At a hearing in October, White testified that his Web site was meant to be “tabloid news” and that he sensationalized much of what he wrote.
“So it sounds terrible, it looks terrible, it looks like this angry stuff, but it’s fictionalized,” White said.
Courts are divided over what kinds of statements constitute a threat, said Smolla, a First Amendment scholar. Some courts look at the intent of the speaker and say there must be proof of a threat, he said. But other judges say that if a reasonable person would interpret the statement as a threat or feel threatened, then the speech is prohibited, Smolla said.
The bottom line, he said, is: “We have to separate violent rhetoric from true threats and actual incitement.”
When questioned at the October hearing about posting personal information about people on overthrow.com, White claimed it was a background check his organization did on everyone in the news. He said he conducted similar background checks on potential tenants at his rental properties.

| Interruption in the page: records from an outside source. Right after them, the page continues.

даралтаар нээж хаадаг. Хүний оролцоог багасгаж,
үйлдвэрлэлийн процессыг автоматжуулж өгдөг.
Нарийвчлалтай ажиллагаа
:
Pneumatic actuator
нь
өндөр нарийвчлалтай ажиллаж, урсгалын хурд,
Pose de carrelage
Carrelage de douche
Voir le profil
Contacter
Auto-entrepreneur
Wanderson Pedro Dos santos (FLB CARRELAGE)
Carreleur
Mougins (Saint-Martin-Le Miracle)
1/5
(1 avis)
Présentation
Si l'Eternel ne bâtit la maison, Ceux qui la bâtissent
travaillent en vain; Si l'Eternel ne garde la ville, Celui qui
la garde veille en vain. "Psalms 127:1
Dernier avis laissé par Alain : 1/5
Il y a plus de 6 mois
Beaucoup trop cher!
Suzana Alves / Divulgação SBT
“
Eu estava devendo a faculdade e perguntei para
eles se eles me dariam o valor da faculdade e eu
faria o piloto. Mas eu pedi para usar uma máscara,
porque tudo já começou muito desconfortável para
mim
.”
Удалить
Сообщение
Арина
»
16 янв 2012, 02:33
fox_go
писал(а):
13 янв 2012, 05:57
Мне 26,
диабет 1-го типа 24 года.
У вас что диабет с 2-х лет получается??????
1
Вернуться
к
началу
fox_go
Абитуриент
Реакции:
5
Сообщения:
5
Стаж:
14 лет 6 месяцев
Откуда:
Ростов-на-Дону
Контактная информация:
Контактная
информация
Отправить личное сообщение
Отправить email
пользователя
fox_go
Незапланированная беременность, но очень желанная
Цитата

“When somebody is making statements that are highly negative and then they provide location information, it’s very hard to come up with a plausible explanation for why that information is needed,” Smolla said.
And adding a caveat that readers should not harm the person under discussion does not necessarily excuse the threatening speech, he said.
Nishay Sanan, one of White’s Chicago lawyers, said he believes there must be proof of a direct connection between the speech and actual intent to harm.
In mid-December White’s lawyers were rebuffed by a judge when they asked him to dismiss the Chicago indictment because they believed it violated White’s right to free speech. The defense attorneys argued that prosecutors lacked proof that White’s post would encourage someone to harm the jury foreman.
“Not only is this connection tenuous and logically flawed, but the government’s view of what constitutes solicitation amounts to nothing more than a chilling effect on free speech,” the defense attorneys wrote.
In response, Assistant U.S. Attorney Michael Ferrara said White’s detailed posts on his Web site could have only one purpose: to incite violence against the juror.
“The most valuable information (White) could provide to the persons intended to commit the crime was the victim’s name, what he/she looks like, and where to find him/her,” Ferrara wrote, “exactly the information acquired by defendant and then provided directly to those he solicited to carry the crime out through his Internet postings.”